### Your instructions
Can you express every one of the rows below as a JSON list of strings, with one string per line and any blank lines left out?

### Supplied material
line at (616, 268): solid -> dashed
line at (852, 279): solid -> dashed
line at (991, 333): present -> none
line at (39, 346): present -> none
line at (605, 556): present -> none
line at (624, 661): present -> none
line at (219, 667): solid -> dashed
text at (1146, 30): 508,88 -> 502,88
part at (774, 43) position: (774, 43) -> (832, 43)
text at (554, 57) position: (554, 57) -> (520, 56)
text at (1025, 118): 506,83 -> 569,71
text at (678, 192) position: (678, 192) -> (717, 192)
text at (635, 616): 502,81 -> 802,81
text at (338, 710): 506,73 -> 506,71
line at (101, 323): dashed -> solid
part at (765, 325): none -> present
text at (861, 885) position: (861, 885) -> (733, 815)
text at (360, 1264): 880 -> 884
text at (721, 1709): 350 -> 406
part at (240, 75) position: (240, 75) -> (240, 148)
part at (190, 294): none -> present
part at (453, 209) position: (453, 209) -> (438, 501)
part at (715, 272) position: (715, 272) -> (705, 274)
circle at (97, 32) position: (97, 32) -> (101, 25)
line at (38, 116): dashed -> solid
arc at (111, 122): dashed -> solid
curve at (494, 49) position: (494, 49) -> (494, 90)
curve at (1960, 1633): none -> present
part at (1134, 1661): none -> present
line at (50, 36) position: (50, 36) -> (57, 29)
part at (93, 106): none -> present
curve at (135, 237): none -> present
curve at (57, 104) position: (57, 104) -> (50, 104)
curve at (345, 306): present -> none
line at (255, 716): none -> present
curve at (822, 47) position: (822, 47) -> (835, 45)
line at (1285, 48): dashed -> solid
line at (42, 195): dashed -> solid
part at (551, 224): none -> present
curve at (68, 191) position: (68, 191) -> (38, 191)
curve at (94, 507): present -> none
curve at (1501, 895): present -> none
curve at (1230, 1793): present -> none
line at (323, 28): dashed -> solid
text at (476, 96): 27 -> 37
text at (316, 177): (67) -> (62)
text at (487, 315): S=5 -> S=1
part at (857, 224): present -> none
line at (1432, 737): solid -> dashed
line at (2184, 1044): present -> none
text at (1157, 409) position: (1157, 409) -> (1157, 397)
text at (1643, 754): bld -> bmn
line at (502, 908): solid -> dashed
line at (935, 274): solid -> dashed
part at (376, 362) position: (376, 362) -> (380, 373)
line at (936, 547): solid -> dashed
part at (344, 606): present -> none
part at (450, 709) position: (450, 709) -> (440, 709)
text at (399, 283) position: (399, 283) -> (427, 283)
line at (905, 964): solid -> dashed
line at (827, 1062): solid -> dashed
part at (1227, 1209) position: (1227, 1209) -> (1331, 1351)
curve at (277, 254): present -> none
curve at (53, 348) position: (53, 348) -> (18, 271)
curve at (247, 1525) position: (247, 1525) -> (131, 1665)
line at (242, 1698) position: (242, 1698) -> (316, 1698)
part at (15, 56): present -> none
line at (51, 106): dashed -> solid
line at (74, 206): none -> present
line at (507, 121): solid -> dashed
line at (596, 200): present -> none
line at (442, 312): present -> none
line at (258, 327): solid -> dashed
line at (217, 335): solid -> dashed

### Finished task
[
  "line at (616, 268): solid -> dashed",
  "line at (852, 279): solid -> dashed",
  "line at (991, 333): present -> none",
  "line at (39, 346): present -> none",
  "line at (605, 556): present -> none",
  "line at (624, 661): present -> none",
  "line at (219, 667): solid -> dashed",
  "text at (1146, 30): 508,88 -> 502,88",
  "part at (774, 43) position: (774, 43) -> (832, 43)",
  "text at (554, 57) position: (554, 57) -> (520, 56)",
  "text at (1025, 118): 506,83 -> 569,71",
  "text at (678, 192) position: (678, 192) -> (717, 192)",
  "text at (635, 616): 502,81 -> 802,81",
  "text at (338, 710): 506,73 -> 506,71",
  "line at (101, 323): dashed -> solid",
  "part at (765, 325): none -> present",
  "text at (861, 885) position: (861, 885) -> (733, 815)",
  "text at (360, 1264): 880 -> 884",
  "text at (721, 1709): 350 -> 406",
  "part at (240, 75) position: (240, 75) -> (240, 148)",
  "part at (190, 294): none -> present",
  "part at (453, 209) position: (453, 209) -> (438, 501)",
  "part at (715, 272) position: (715, 272) -> (705, 274)",
  "circle at (97, 32) position: (97, 32) -> (101, 25)",
  "line at (38, 116): dashed -> solid",
  "arc at (111, 122): dashed -> solid",
  "curve at (494, 49) position: (494, 49) -> (494, 90)",
  "curve at (1960, 1633): none -> present",
  "part at (1134, 1661): none -> present",
  "line at (50, 36) position: (50, 36) -> (57, 29)",
  "part at (93, 106): none -> present",
  "curve at (135, 237): none -> present",
  "curve at (57, 104) position: (57, 104) -> (50, 104)",
  "curve at (345, 306): present -> none",
  "line at (255, 716): none -> present",
  "curve at (822, 47) position: (822, 47) -> (835, 45)",
  "line at (1285, 48): dashed -> solid",
  "line at (42, 195): dashed -> solid",
  "part at (551, 224): none -> present",
  "curve at (68, 191) position: (68, 191) -> (38, 191)",
  "curve at (94, 507): present -> none",
  "curve at (1501, 895): present -> none",
  "curve at (1230, 1793): present -> none",
  "line at (323, 28): dashed -> solid",
  "text at (476, 96): 27 -> 37",
  "text at (316, 177): (67) -> (62)",
  "text at (487, 315): S=5 -> S=1",
  "part at (857, 224): present -> none",
  "line at (1432, 737): solid -> dashed",
  "line at (2184, 1044): present -> none",
  "text at (1157, 409) position: (1157, 409) -> (1157, 397)",
  "text at (1643, 754): bld -> bmn",
  "line at (502, 908): solid -> dashed",
  "line at (935, 274): solid -> dashed",
  "part at (376, 362) position: (376, 362) -> (380, 373)",
  "line at (936, 547): solid -> dashed",
  "part at (344, 606): present -> none",
  "part at (450, 709) position: (450, 709) -> (440, 709)",
  "text at (399, 283) position: (399, 283) -> (427, 283)",
  "line at (905, 964): solid -> dashed",
  "line at (827, 1062): solid -> dashed",
  "part at (1227, 1209) position: (1227, 1209) -> (1331, 1351)",
  "curve at (277, 254): present -> none",
  "curve at (53, 348) position: (53, 348) -> (18, 271)",
  "curve at (247, 1525) position: (247, 1525) -> (131, 1665)",
  "line at (242, 1698) position: (242, 1698) -> (316, 1698)",
  "part at (15, 56): present -> none",
  "line at (51, 106): dashed -> solid",
  "line at (74, 206): none -> present",
  "line at (507, 121): solid -> dashed",
  "line at (596, 200): present -> none",
  "line at (442, 312): present -> none",
  "line at (258, 327): solid -> dashed",
  "line at (217, 335): solid -> dashed"
]